Pools, gyms, nail bars and tattooists will be able to open their doors again, and team sports – starting with cricket – will be allowed to resume.
Announcing the changes at a briefing at No 10, Culture Secretary Oliver Dowden urged people to “work out to help out”.
Outdoor performances will also be able to resume with limited audiences.
It came as the UK reported the deaths of a further 85 people who tested positive for coronavirus, taking the total number of deaths to 44,602.
Mr Dowden said “all the data” was continuing to “move in the right direction” despite the reopening of pubs and restaurants last weekend.
He said normal life was “slowly returning” and that this was an important milestone for the country’s performers and artists, who had been “waiting in the wings since March”.
“I’m really urging people to get out there and to play their part,” he said. “Buy the tickets for outdoor plays and musical recitals, get to your local gallery and support your local businesses.”

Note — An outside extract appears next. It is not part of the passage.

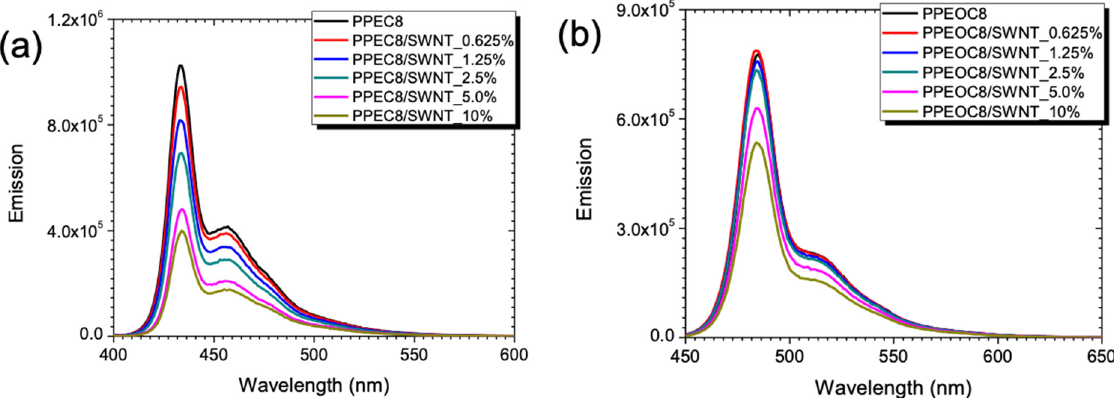
Figure 3. Fluorescence spectra (excitation at λ = 350 nm) of ( a ) PPEC8/SWNT and ( b ) PPEOC8/SWNT in DCB. The SWNT loading relative to PPE amount is 0 wt%, 0.625 wt%, 1.25 wt%, 2.5 wt%, 5 wt% and 10 wt%. The PPE concentration is set as 1 mg/30 mL.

But the culture secretary warned the measures were conditional and reversible, adding that the government would impose local lockdowns if cases started to spike.
What will reopen when?
- Outdoor pools and outdoor theatres will be able to reopen from Saturday 11 July
- Grassroots sport will be able to return from this coming weekend, beginning with cricket
- Beauticians, tattooists, spas, tanning salons and other close-contact services can reopen “subject to some restrictions on particularly high-risk services” from 13 July
- Indoor gyms, swimming pools and sports facilities can reopen from 25 July
- Singing and the playing of brass and wind instruments will be allowed in professional environments and Mr Dowden said specific scientific studies on the risks had been commissioned
- Small pilots of indoor performances, with socially distanced audiences, will also take place to help work out the best way for them to restart
Not all forms of beauty treatment will be able to go ahead, as some are deemed too high-risk. These include face waxing, sugaring or threading services, facial treatments, make-up application and eyebrow treatments.
Vanita Parti, chief executive of walk-in beauty chain Blink Brow Bar, said that at first she had welcomed the news but then she received an email from the British Beauty Council telling her no treatments to the face would be allowed.

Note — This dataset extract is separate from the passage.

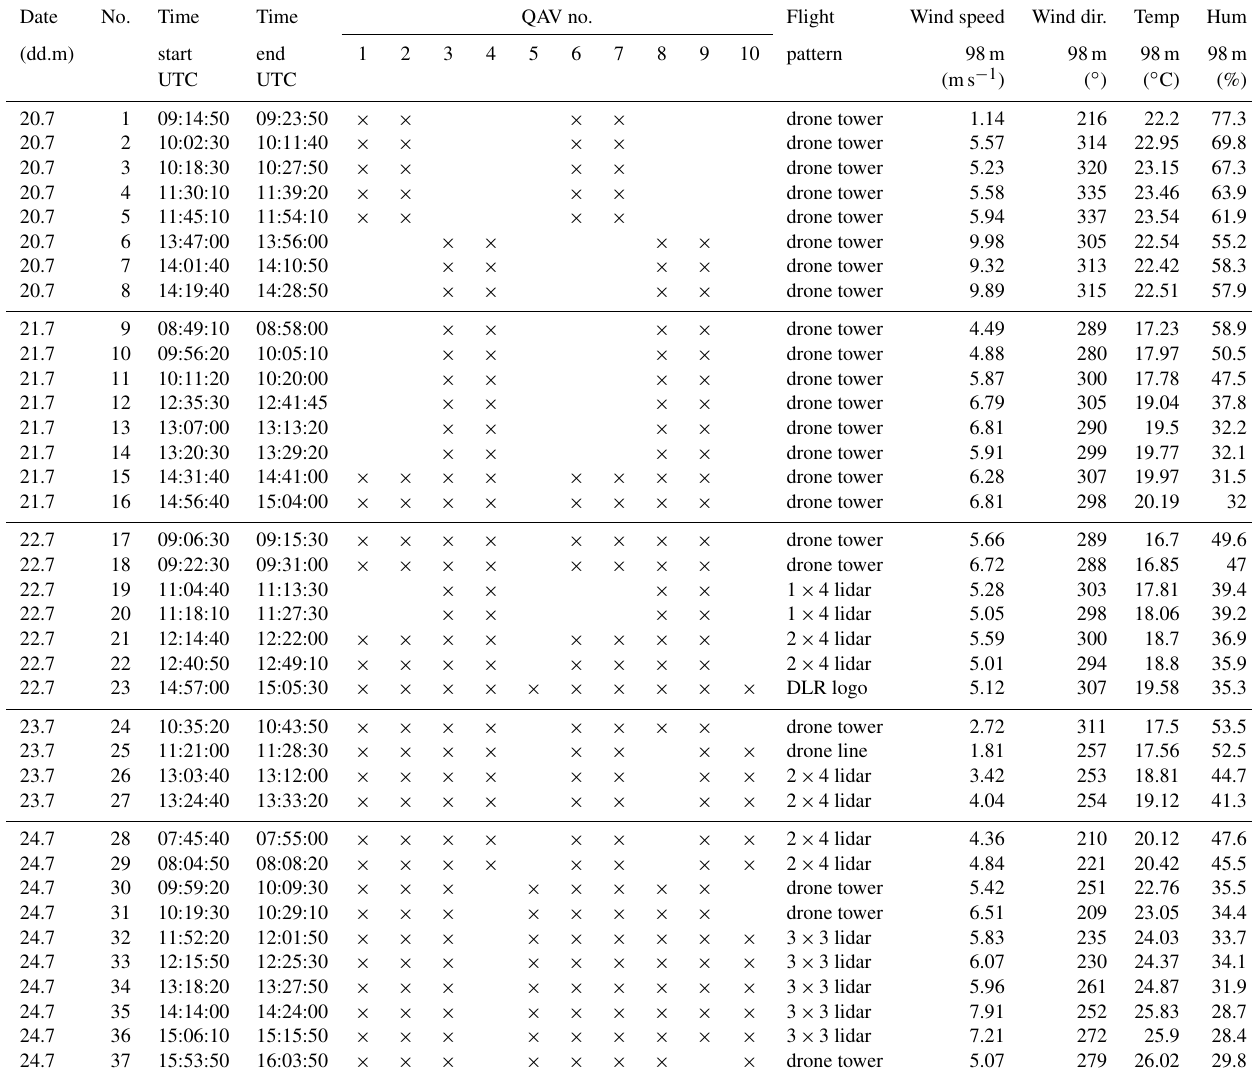
Table E1. Flight protocol of the first week of the FESST@MOL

She said: “I’m furious. We can’t reopen. Trimming a man’s beard is acceptable, but not doing a woman’s eyebrows, when both are wearing masks. This will kill so many businesses.”
Guidance for the reopening of sports facilities has been published, including on cleaning regimes, social distancing and protection for staff.
Measures include limiting the number of people using a facility at one time, reducing class sizes and spacing out equipment. Face coverings will not be mandatory in gyms.
Small numbers of supporters will be able to watch outdoor sports, provided social distancing measures and group size rules are followed.
Each sport will have to submit an action plan to the government of how it will operate safely, with sports where a single ball is used having to show how they can reduce the risk of it transmitting the virus.
The government said a team led by England’s deputy chief medical officer Prof Jonathan Van-Tam had been visiting sports sites to see the sector’s preparations to reopen safely.
When put to him that the restrictions would make exercise “less fun”, Mr Dowden said people would get used to the new measures.
He said: “The judgment we’ve taken with this [pubs] and swimming pools and elsewhere is it is better to reopen with those restrictions than not reopen at all.”
Actors’ union Equity welcomed the reopening of outdoor productions but called for further protection for venues, while Julian Bird, chief executive of the Society of London Theatre and UK Theatre, said more clarity was needed regarding indoor performances.
The announcements follow the government’s pledge of £1.57bn to support the arts industry.